Last updated on September 28th, 2017 at 11:32 pm
Enjoy the luxury of privacy in scenic North Carolina horse country.
Published Spring 2013
As you drive along the pebble-covered road leading to the Red Horse Inn near the equestrian village of Tryon, N.C., it’s a bit like driving into a tunnel — you’re not really sure what’s going to be on the other side, and there’s an anticipation in the air of excitement and unknowing.
And just as you make the turn towards the main inn, the entire world seems to open up before you. Acres of sprawling greenery, a white-fenced paddock the size of a football field, and in the distance, six individual cottages sprinkled about.
Horses are an integral part of the culture of the area. The surrounding region — known as the Carolina Foothills — has been recognized for its relaxed lifestyle, mild temperatures, and its allure for horse-lovers for decades. Located in a temperate region of the Blue Ridge Mountains, Tryon is the largest town in the area, though its population is a modest 1,795.
The town is vibrant and creative. More than half of Tryon’s full-time residents are “transplants” from other areas who have helped to create a thriving cultural center that attracts writers, educators, and an array of artists to the area. Tryon is also experiencing a rebirth in vineyards that produce grapes for winemaking, including the World’s First Red Chardonnay.

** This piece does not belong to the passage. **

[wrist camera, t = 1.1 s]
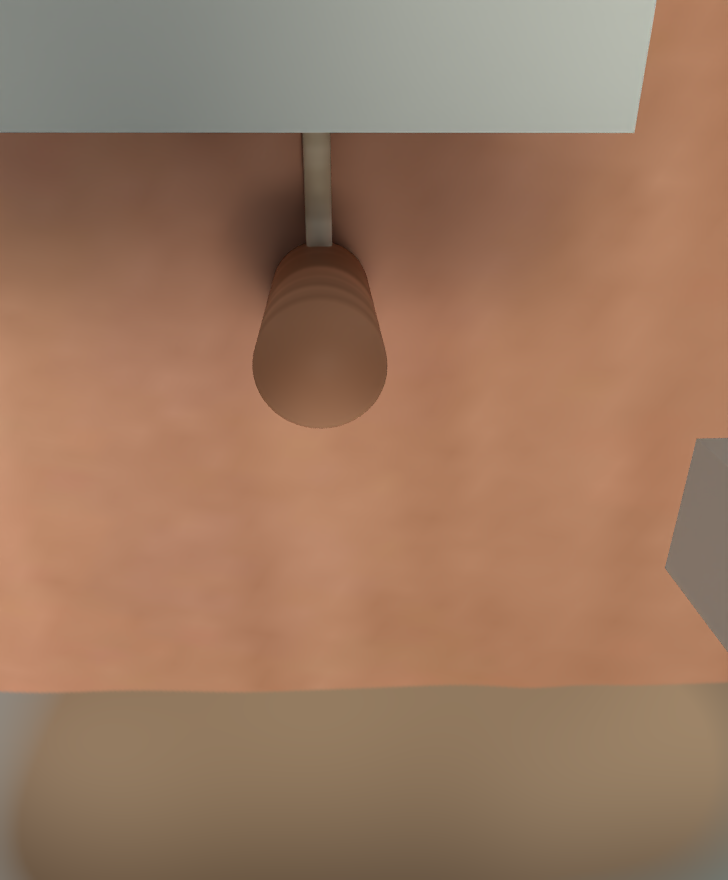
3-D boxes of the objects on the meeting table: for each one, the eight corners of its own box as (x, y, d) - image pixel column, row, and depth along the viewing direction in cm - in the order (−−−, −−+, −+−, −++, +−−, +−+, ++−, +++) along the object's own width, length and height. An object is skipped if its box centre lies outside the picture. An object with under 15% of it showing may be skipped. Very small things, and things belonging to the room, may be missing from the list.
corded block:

Horses are central to the Red Horse Inn as well. While guests enjoy a glass of wine on their porch, locals will trot past on any of the dozens of trails throughout the inn’s grounds. Innkeepers Mary and Roger Wolters have always had a love of horses and have always had one on the property. And now, Secret, a Secretariat descendant, is Mary’s latest adventure. Secret was only 9 months old when she first came to the inn. Previously, she was living mostly in the wild — having never been touched or trained. When Mary brought her in, the horse would bite, kick, and fight if anyone tried to touch her. Through Mary’s “gentle” training, a technique depicted in the Horse Whisperer, Secret has quickly become an esteemed member of the Red Horse Inn family. Guests, fascinated and curious, continue to check in to see how Secret is doing, long after their visit. Mary invites her guests to come out and watch as she “gentles” Secret every Saturday.
The Luxury of Privacy
The AAA Four Diamond inn, which Mary and Roger built themselves from the ground up in 1995, is a different kind of luxury experience. The luxury of sitting in a rocking chair, watching the sun set. The luxury of sleeping in as late as you want. The luxury of doing nothing at all. The luxury of being left alone.
That’s why the Wolters’ began providing breakfast in the rooms.
“Very early on, our guests showed us that they liked to have breakfast in their own space. We cater to their needs for aloneness. Some couples check in and we don’t see them again until they check out,” says Mary. So, upon check-in, you find your in-room refrigerator fully stocked with quiches, omelets, muffins, yogurt parfaits, and more.
Guests can choose to stay in the main inn or in one of the private cottages on the 200-acre estate. (Cottages start at $210/night; inn rooms start at $175/night.) Each of the spaces offers a king-or queen-size bed, fireplace, private bathroom, whirlpool tub, microwave, and mini-fridge. Wolters and her husband, both former artists and graduates of the School of Visual Arts in New York City, designed each room and cottage to tell its own story.
If you do decide to leave your four walls during your stay, the Wolters’ will be the first to tell you about all there is to do in the surrounding area. In fact, they’ve created a number of self-guided tours that guests can use to explore the area, which is packed with waterfalls, horse activities, hiking trails, historical bridges, vineyards, and antique stores.
Where to Eat
Nearby restaurants such as Stone Soup, Zenzera, and the Hare and the Hound provide delicious dishes like pan- seared Maple Creek Farms Duck Breast and classic Southern Shrimp and Smokey Tomato Cheese Grits.
The Red Horse Inn has teamed up with Horseback Waterfall Tours for guided horseback rides through mountains overlooking pristine waterfalls, and the Upcountry’s Lake Jocassee, which offers panoramic views and picturesque sunsets.
Or head to Eden Farms. The one-hour guided trail rides are lots of fun for beginners as well as advanced riders. When you arrive, horses are saddled and ready to go. You will pass beautiful views of Caesar’s Head and Table Rock as you walk along horse pastures and old logging trails. This outdoor experience is not to be missed!
The Tryon Riding and Hunt Club also offers a number of events, most notably the 67th annual Steeplechase on April 20.